院長のコラム

介護における人材について 

悩みの種です。 

今夏、サービス付き高齢者向け住宅(以下 サ高住と略)と介護事業所をクリニック側に併設した。内視鏡専門医がなぜ介護事業に参入、と周囲から訝られている。医業経営が軌道に乗ったことや広い土地の有効利用、自分の年齢や今後の在り方、その他にも種々の要因が偶然にも重なりあった。クリニック開設当初、医療モールのようなことも朧気には考えていたので、偶然だが必然かもしれない。介護事業所が併設されたことによって、だだ広い散漫な土地の方向性が見えてきたような気がしている。

医療と介護は密接に結びついているが、全く別世界であることを知った。その最たるものが人材である。求人募集をすればそれなりに人は集まるのだが、より良い人材の確保が困難なのである。履歴書を見れば学歴や職歴で一目瞭然である。学歴よりもむしろ職歴に驚いた。転職を繰り返している人が何と多いことか。このため、前職が1年未満の人は書類選考で不採用とした。二次選考の面接でも、現職の給料が安い、労働条件がきつい、人間関係がうまくいかない等、否定的な意見が大半を占めた。当事業所への募集理由を聞いても、新しいから、夜勤がないと聞いたので等安易で面接人を納得させる意見を述べる人は少なかった。ましてや、自分の思い描く介護像を語る人などほとんどいなかった。四十人近い応募の半分は書類選考でふるいにかけ、二十人程度面接をして最終的にその半分を初期メンバーとした。

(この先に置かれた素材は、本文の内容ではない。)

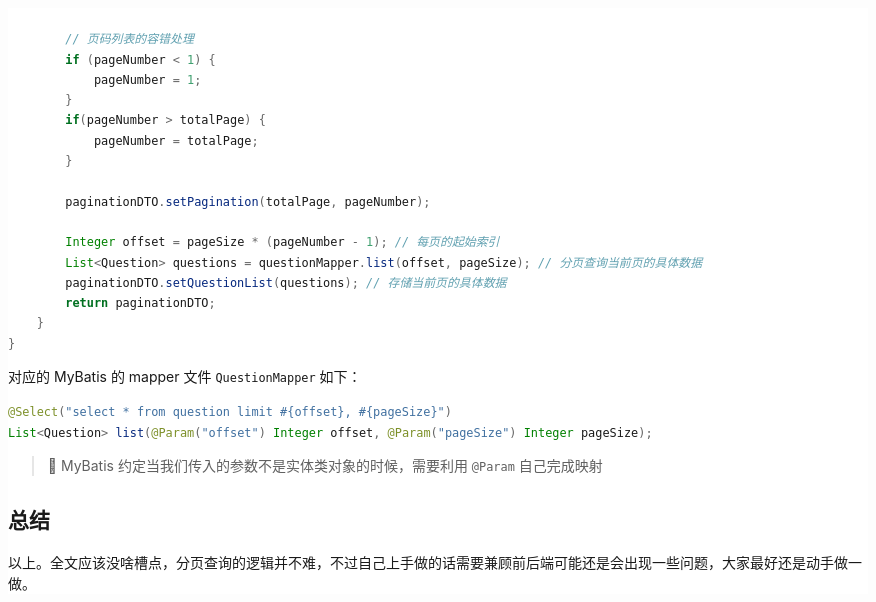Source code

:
 ```java

        // 页码列表的容错处理
        if (pageNumber < 1) {
            pageNumber = 1;
        }
        if(pageNumber > totalPage) {
            pageNumber = totalPage;
        }

        paginationDTO.setPagination(totalPage, pageNumber);

        Integer offset = pageSize * (pageNumber - 1); // 每页的起始索引
        List<Question> questions = questionMapper.list(offset, pageSize); // 分页查询当前页的具体数据
        paginationDTO.setQuestionList(questions); // 存储当前页的具体数据
        return paginationDTO;
    }
}
```

对应的 MyBatis 的 mapper 文件 `QuestionMapper` 如下：

```java
@Select("select * from question limit #{offset}, #{pageSize}")
List<Question> list(@Param("offset") Integer offset, @Param("pageSize") Integer pageSize);
```

> 🚨 MyBatis 约定当我们传入的参数不是实体类对象的时候，需要利用 `@Param` 自己完成映射

## 总结

以上。全文应该没啥槽点，分页查询的逻辑并不难，不过自己上手做的话需要兼顾前后端可能还是会出现一些问题，大家最好还是动手做一做。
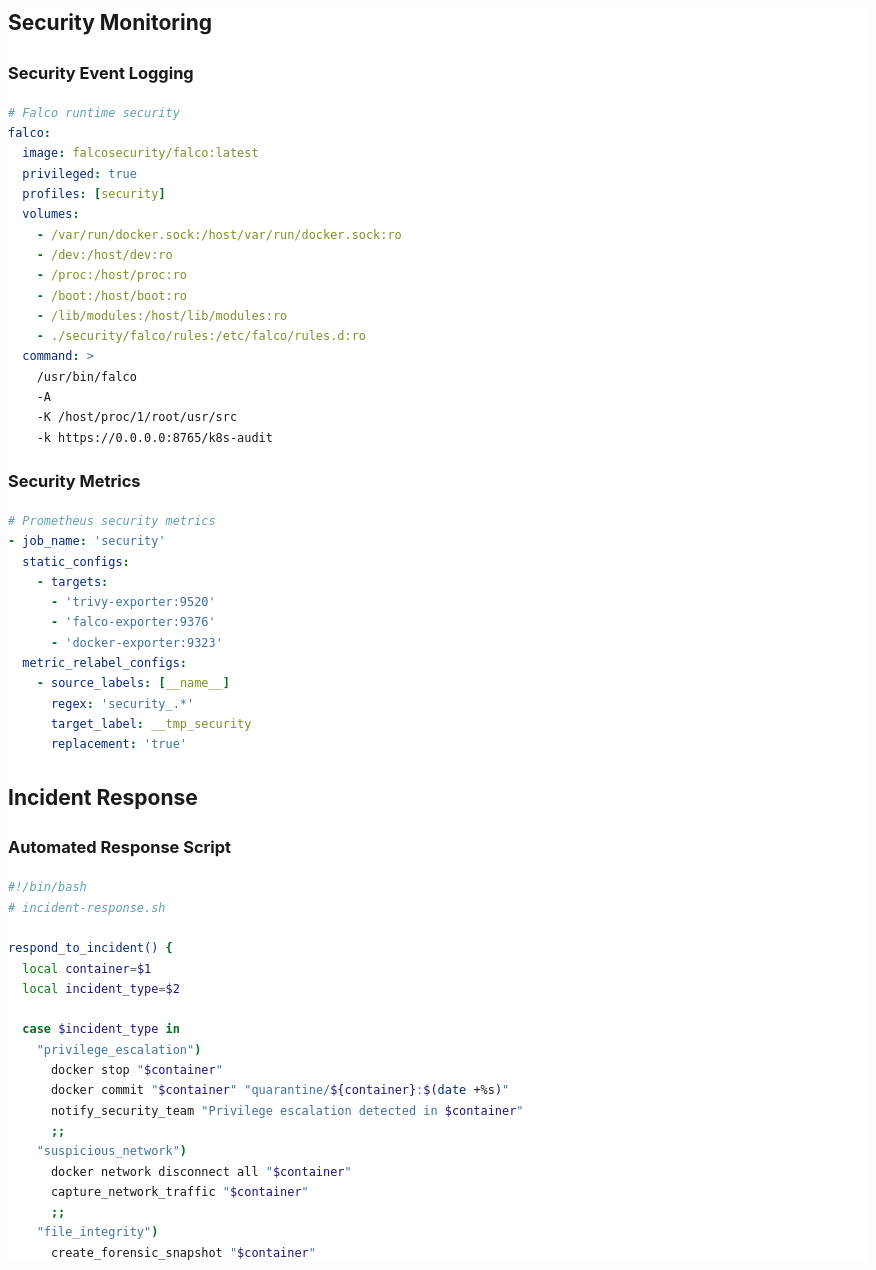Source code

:## Security Monitoring

### Security Event Logging
```yaml
# Falco runtime security
falco:
  image: falcosecurity/falco:latest
  privileged: true
  profiles: [security]
  volumes:
    - /var/run/docker.sock:/host/var/run/docker.sock:ro
    - /dev:/host/dev:ro
    - /proc:/host/proc:ro
    - /boot:/host/boot:ro
    - /lib/modules:/host/lib/modules:ro
    - ./security/falco/rules:/etc/falco/rules.d:ro
  command: >
    /usr/bin/falco
    -A
    -K /host/proc/1/root/usr/src
    -k https://0.0.0.0:8765/k8s-audit
```

### Security Metrics
```yaml
# Prometheus security metrics
- job_name: 'security'
  static_configs:
    - targets:
      - 'trivy-exporter:9520'
      - 'falco-exporter:9376'
      - 'docker-exporter:9323'
  metric_relabel_configs:
    - source_labels: [__name__]
      regex: 'security_.*'
      target_label: __tmp_security
      replacement: 'true'
```

## Incident Response

### Automated Response Script
```bash
#!/bin/bash
# incident-response.sh

respond_to_incident() {
  local container=$1
  local incident_type=$2
  
  case $incident_type in
    "privilege_escalation")
      docker stop "$container"
      docker commit "$container" "quarantine/${container}:$(date +%s)"
      notify_security_team "Privilege escalation detected in $container"
      ;;
    "suspicious_network")
      docker network disconnect all "$container"
      capture_network_traffic "$container"
      ;;
    "file_integrity")
      create_forensic_snapshot "$container"
```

開設して3ヶ月になるが、第一歩を踏み出した後、そのまま立ち尽くしている状況で次の一歩を踏み出せないでいる。職員は相当焦っているが、この点は経営者としてあまり心配していない。クリニックで同じ経験をしているからだ。ホームページ開設当初の院長コラムを読み直すと、自分の思いと現状の乖離に相当苛立っているのが分かる。自分で自分を諭すような文面も散見される。それが年々、対前年を上回るような検査件数になり、今や自分が想像さえしなかった内視鏡検査をさせてもらっている。自分が建てた経営理念や経営行動をぶれずに一貫してきたから、と自負している。

残念ながら、すでに数名のスタッフが介護事業所から去って行った。人それぞれの事情や理由があるから引き止めをしないようにしている。残ったスタッフには、「仕事がなくて辛い時期ではあるけれども、半年先、一年後を見据えて頑張って行こう。」と鼓舞している。価値観を共有できるスタッフと、港を出て介護事業という大海原に今乗り出したところである。
スタッフ選考から今まで痛切に感じたのは、この業界本当に人材が大事であるということである。介護というある意味究極のサービス産業に、種々雑多な幅広い層の人間が集まっていることを実感した。そもそも社会人として問題のある人が集まるのか、職場環境が人間を変えるのか。高齢者施設での入居者虐待の報道も後が絶たない。時間に余裕のある今は、環境作りの時期でもあると考えている。経営者、事業所スタッフ、事業所利用者、オールウィンの関係が構築できるよう基礎固めの時期である、と日々自分に言い聞かせている。